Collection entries

(begin)

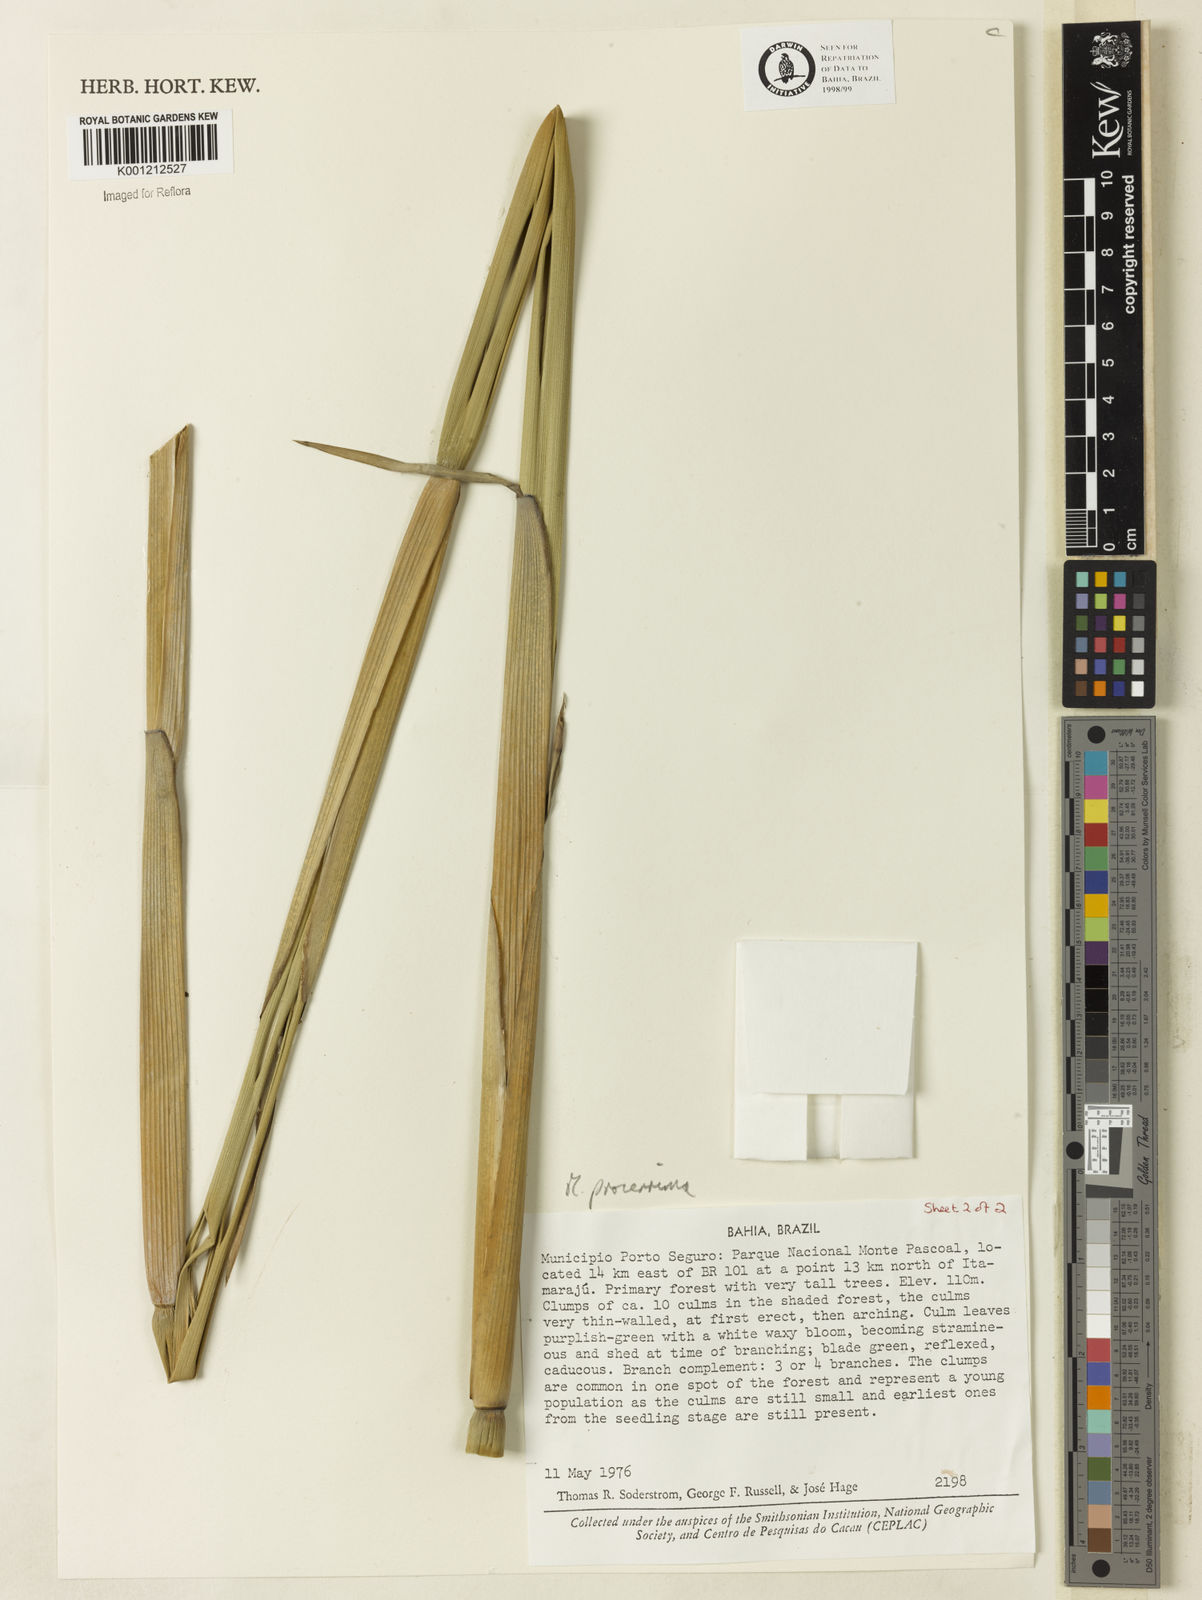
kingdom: Plantae
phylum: Tracheophyta
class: Liliopsida
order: Poales
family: Poaceae
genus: Merostachys
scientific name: Merostachys procerrima
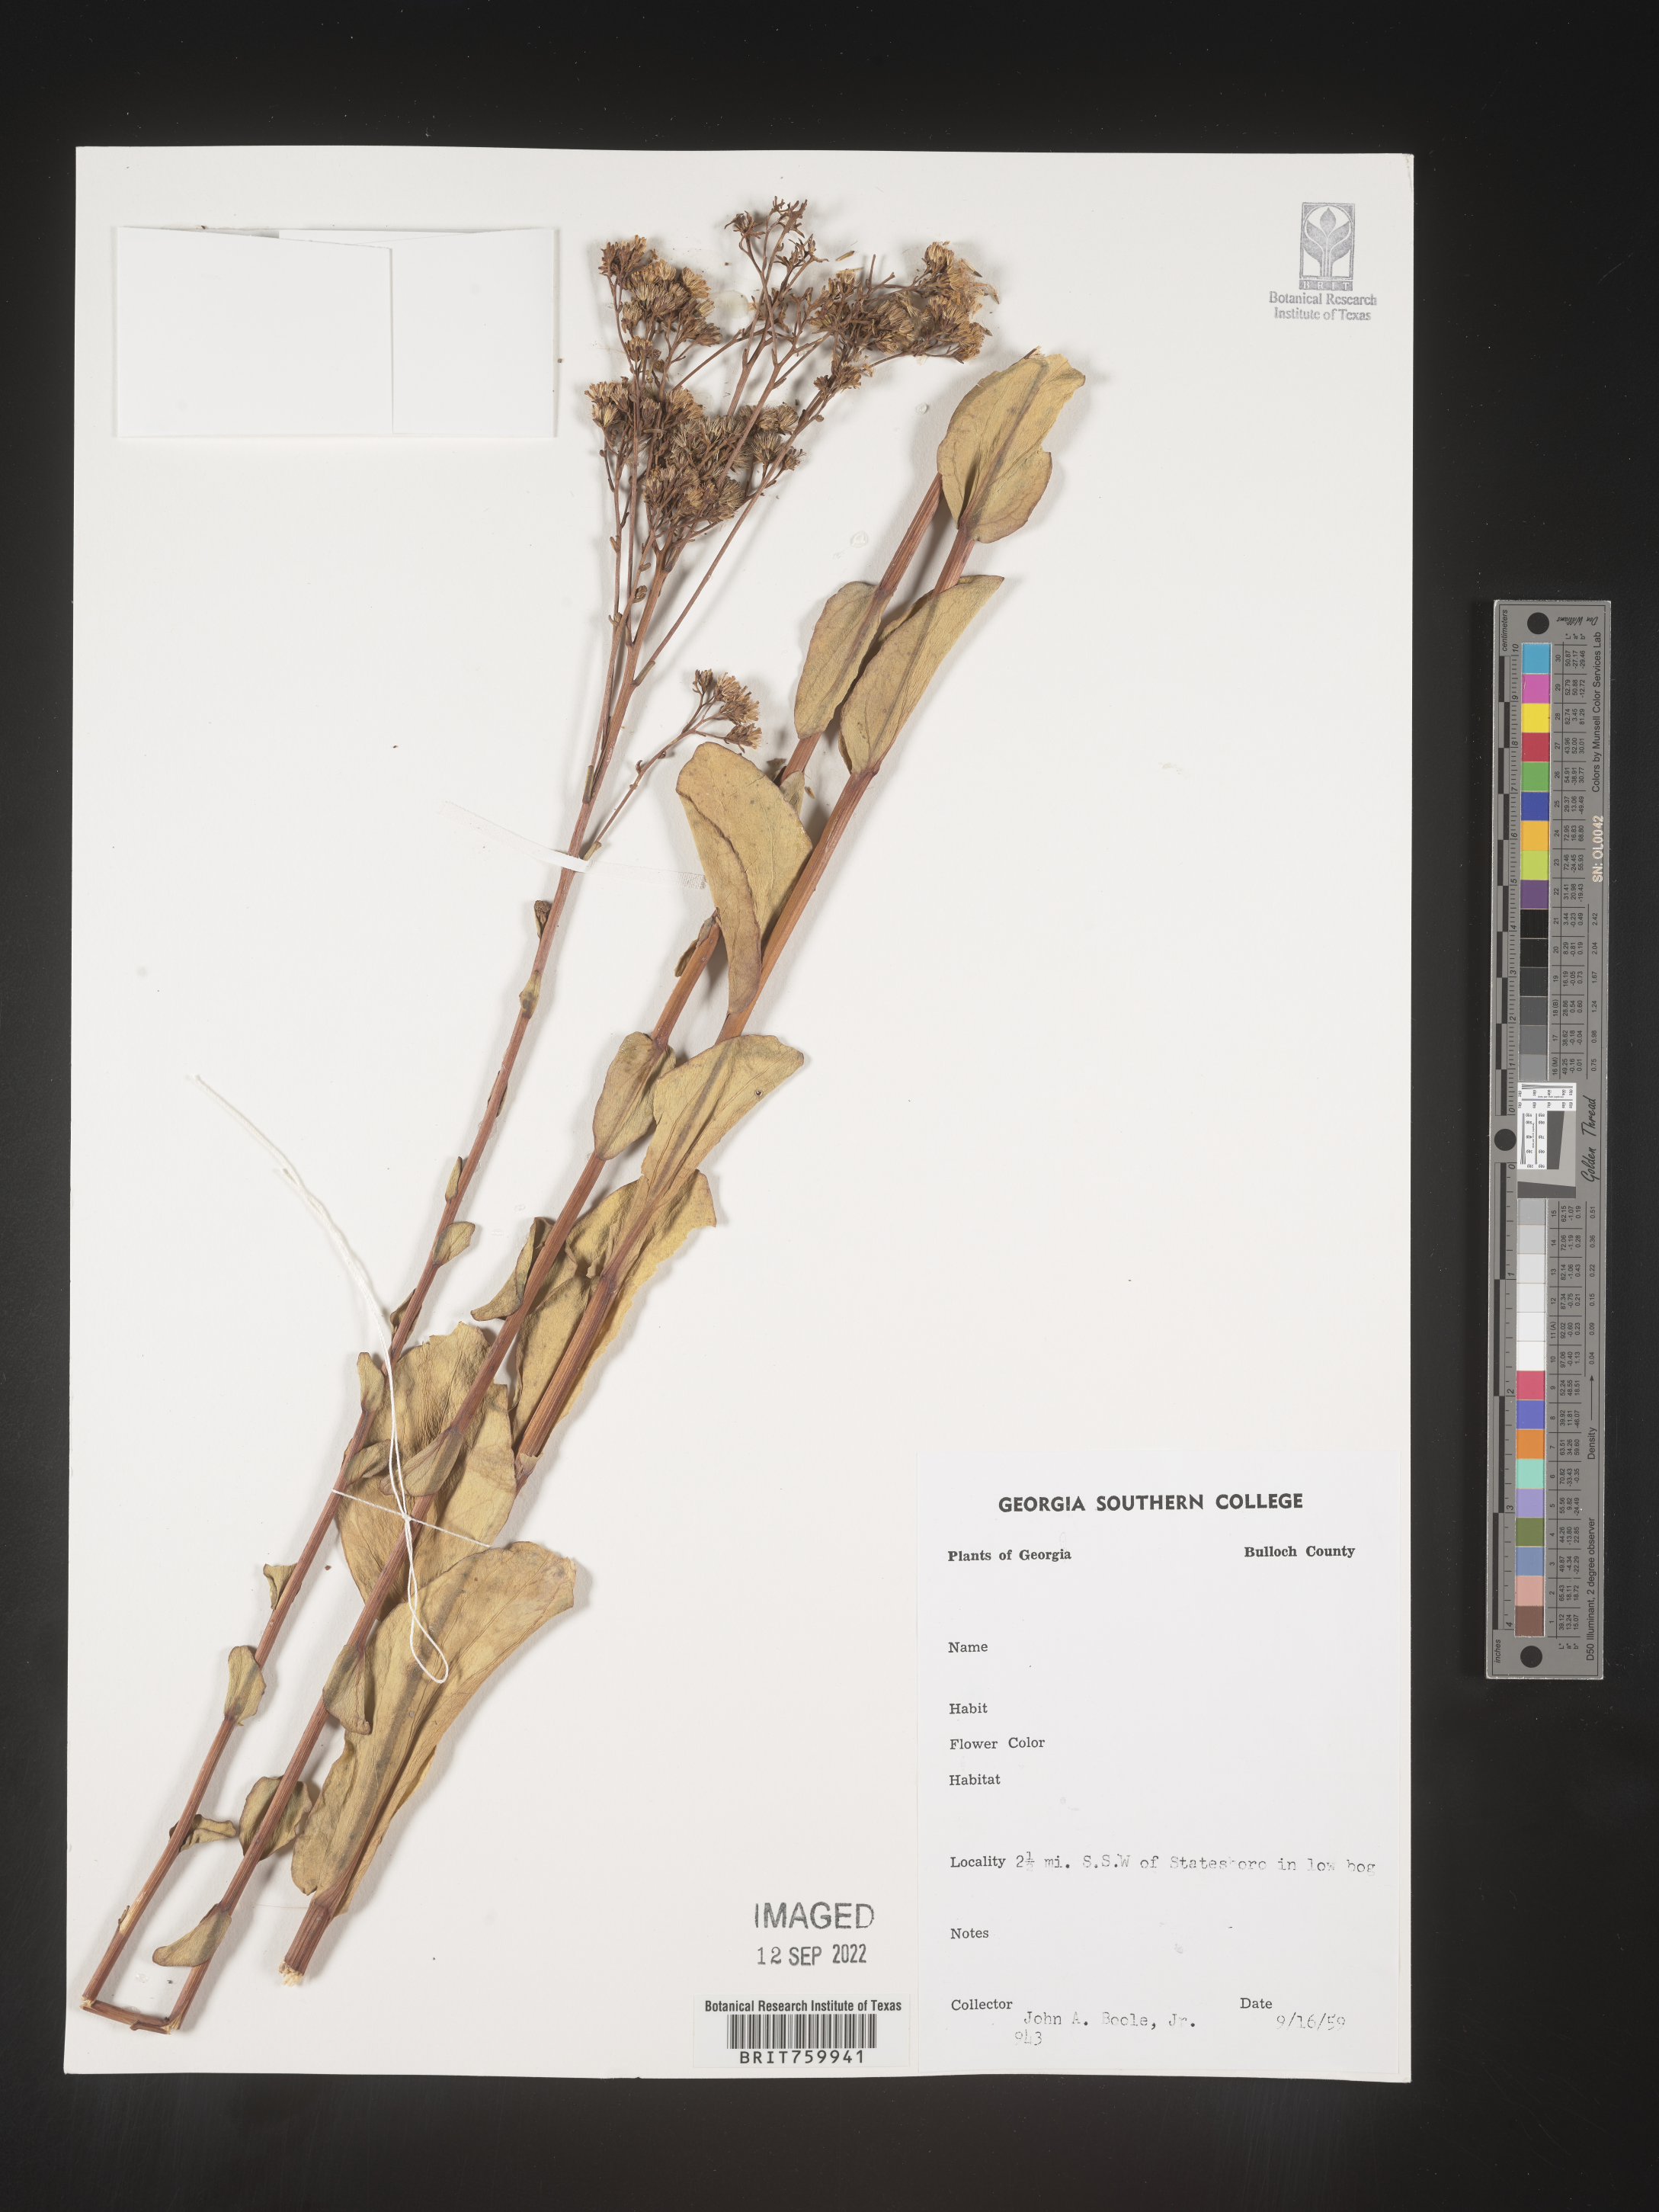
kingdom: Plantae
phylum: Tracheophyta
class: Magnoliopsida
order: Asterales
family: Asteraceae
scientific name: Asteraceae
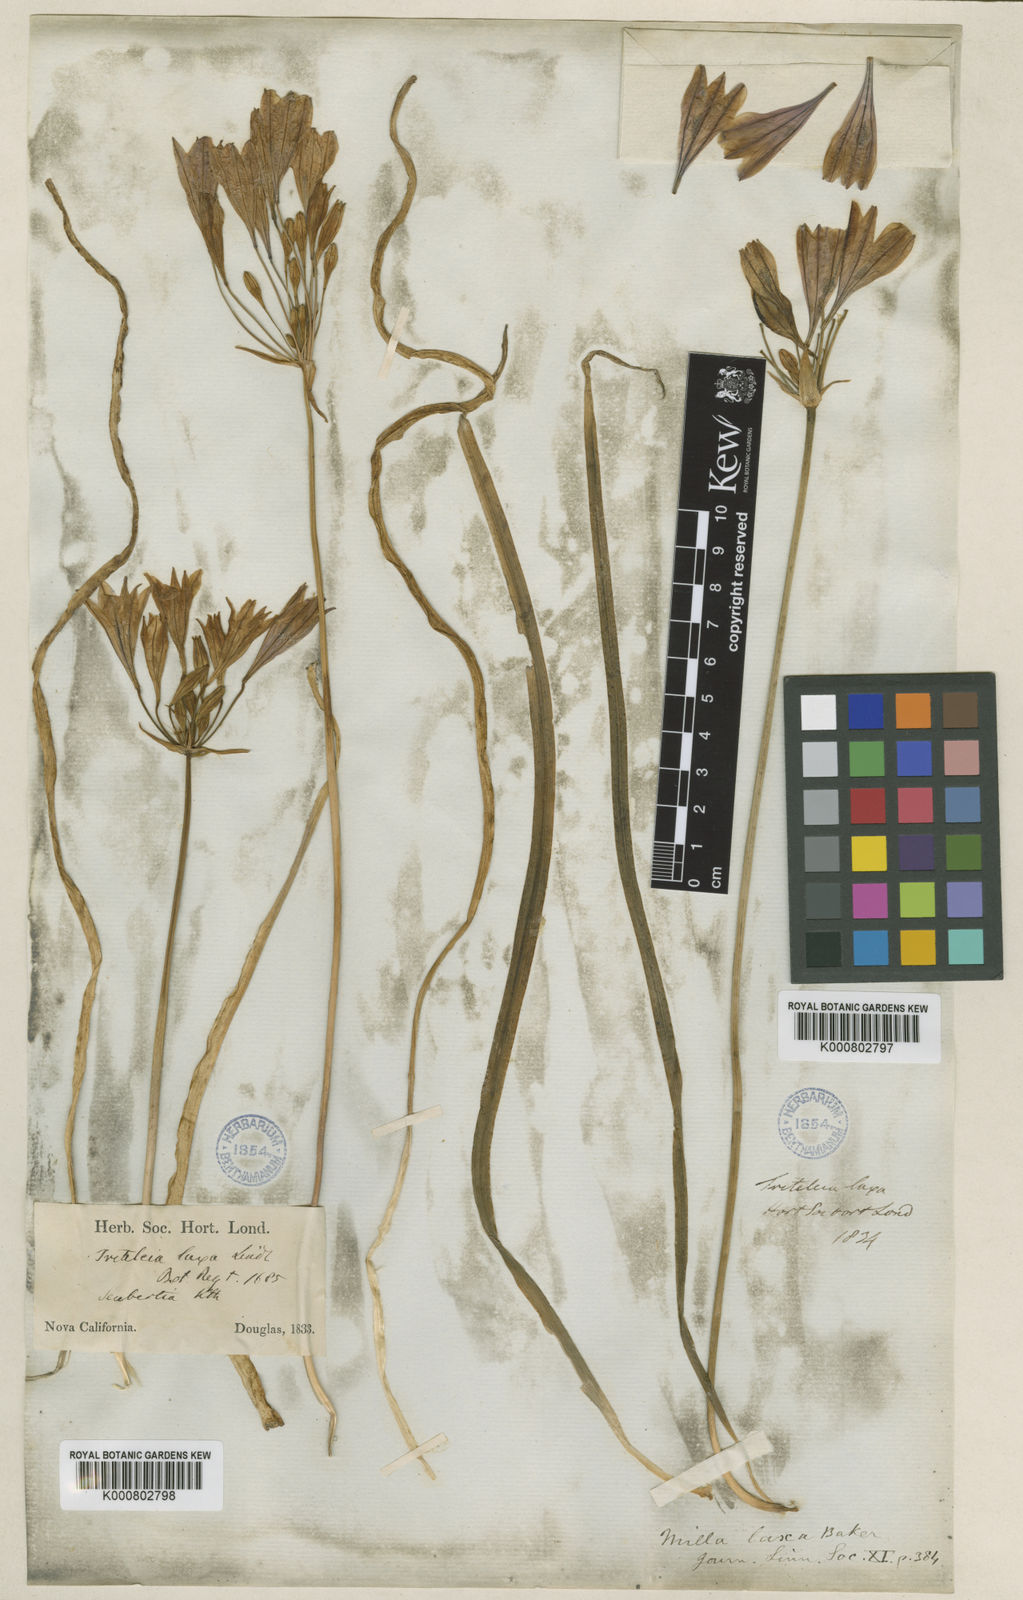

(end)

**Exercise details**
Set down the lines again without changes, starting with the line containing "family: Poaceae" and going on through the end of the records. Leave out the pictures.

**Task result**
family: Poaceae
genus: Merostachys
scientific name: Merostachys procerrima
kingdom: Plantae
phylum: Tracheophyta
class: Magnoliopsida
order: Asterales
family: Asteraceae
scientific name: Asteraceae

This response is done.